> INPUT DATA:
◇ ◇ ◇ ◇ ◇

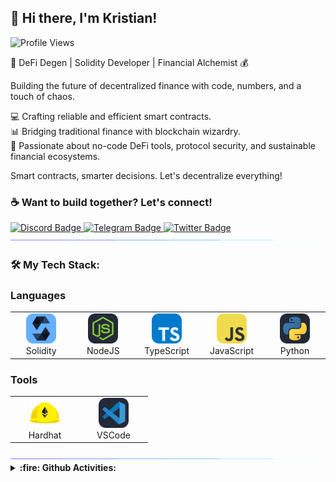 ## 👋 Hi there, I'm Kristian!
![Profile Views](https://komarev.com/ghpvc/?username=kristianism)

👾 DeFi Degen | Solidity Developer | Financial Alchemist 💰

Building the future of decentralized finance with code, numbers, and a touch of chaos.

💻 Crafting reliable and efficient smart contracts.<br>
📊 Bridging traditional finance with blockchain wizardry.<br>
🚀 Passionate about no-code DeFi tools, protocol security, and sustainable financial ecosystems.<br>

Smart contracts, smarter decisions. Let's decentralize everything!

### :coffee: Want to build together? Let's connect!
<div id="badges">
  <a href="https://discord.com/users/iamkristian">
    <img src="https://img.shields.io/badge/Discord-7289DA?style=for-the-badge&logo=discord&logoColor=white" alt="Discord Badge"/>
  </a>
  <a href="https://t.me/thisiskristian">
    <img src="https://img.shields.io/badge/Telegram-blue?style=for-the-badge&logo=telegram&logoColor=white" alt="Telegram Badge"/>
  </a>
  <a href="https://x.com/0xKristianity">
    <img src="https://img.shields.io/badge/Twitter-black?style=for-the-badge&logo=x&logoColor=white" alt="Twitter Badge"/>
  </a>
</div>

<img src="./img/linebreak.gif">

### :hammer_and_wrench: My Tech Stack:

### Languages
<table>
  <tr>
    <td align="center" width="96">
      <img src="./img/Solidity.svg" width="48" height="48" alt="Solidity"/>
      <br>Solidity
    </td>
    <td align="center" width="96">
      <img src="./img/NodeJS-Dark.svg" width="48" height="48" alt="NodeJS"/>
      <br>NodeJS
    </td>
    <td align="center" width="96">
      <img src="./img/TypeScript.svg" width="48" height="48" alt="TypeScript"/>
      <br>TypeScript
    </td>
    <td align="center" width="96">
      <img src="./img/JavaScript.svg" width="48" height="48" alt="JavaScript"/>
      <br>JavaScript
    </td>
    <td align="center" width="96">
      <img src="./img/Python-Dark.svg" width="48" height="48" alt="Python"/>
      <br>Python
    </td>
  </tr>
</table>

### Tools
<table>
  <tr>
    <td align="center" width="96">
      <img src="./img/hardhat-original.svg" width="48" height="48" alt="Hardhat"/>
      <br>Hardhat
    </td>
    <td align="center" width="96">
      <img src="./img/VSCode-Dark.svg" width="48" height="48" alt="VSCode"/>
      <br>VSCode
    </td>
  </tr>
</table>
<img src="./img/linebreak.gif">

<details>
  <br>
  <summary><b> :fire: Github Activities:</b></summary>
  <img src="https://github-readme-stats.vercel.app/api?username=kristianism&show_icons=true&theme=dark"> 
</details>
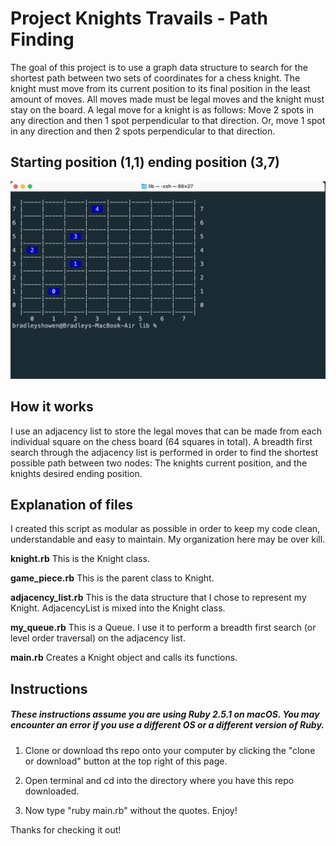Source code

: # Project Knights Travails - Path Finding
The goal of this project is to use a graph data structure to search for the shortest path between two sets of coordinates for a chess knight. The knight must move from its current position to its final position in the least amount of moves. All moves made must be legal moves and the knight must stay on the board. A legal move for a knight is as follows: Move 2 spots in any direction and then 1 spot perpendicular to that direction. Or, move 1 spot in any direction and then 2 spots perpendicular to that direction. 

## Starting position (1,1) ending position (3,7)
![screen shot](https://github.com/BShowen/Knights_travails/blob/master/screenshots/screenshot_1.png "screen shot")

## How it works
I use an adjacency list to store the legal moves that can be made from each individual square on the chess board (64 squares in total). A breadth first search through the adjacency list is performed in order to find the shortest possible path between two nodes: The knights current position, and the knights desired ending position. 

## Explanation of files
I created this script as modular as possible in order to keep my code clean, understandable and easy to maintain. My organization here may be over kill. 

**knight.rb** This is the Knight class. 

**game_piece.rb** This is the parent class to Knight. 

**adjacency_list.rb** This is the data structure that I chose to represent my Knight. AdjacencyList is mixed into the Knight class. 

**my_queue.rb** This is a Queue. I use it to perform a breadth first search (or level order traversal) on the adjacency list. 

**main.rb** Creates a Knight object and calls its functions. 

## Instructions 
##### These instructions assume you are using Ruby 2.5.1 on macOS. You may encounter an error if you use a different OS or a different version of Ruby.
1) Clone or download ths repo onto your computer by clicking the "clone or download" button at the top right of this page.

2) Open terminal and cd into the directory where you have this repo downloaded.

3) Now type "ruby main.rb" without the quotes. Enjoy! 

Thanks for checking it out!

◇ ◇ ◇ ◇ ◇

Which lines above hold the string "logo"? Copy each of them.

> RESULT FOR THIS EXERCISE:
    <img src="https://img.shields.io/badge/Discord-7289DA?style=for-the-badge&logo=discord&logoColor=white" alt="Discord Badge"/>
    <img src="https://img.shields.io/badge/Telegram-blue?style=for-the-badge&logo=telegram&logoColor=white" alt="Telegram Badge"/>
    <img src="https://img.shields.io/badge/Twitter-black?style=for-the-badge&logo=x&logoColor=white" alt="Twitter Badge"/>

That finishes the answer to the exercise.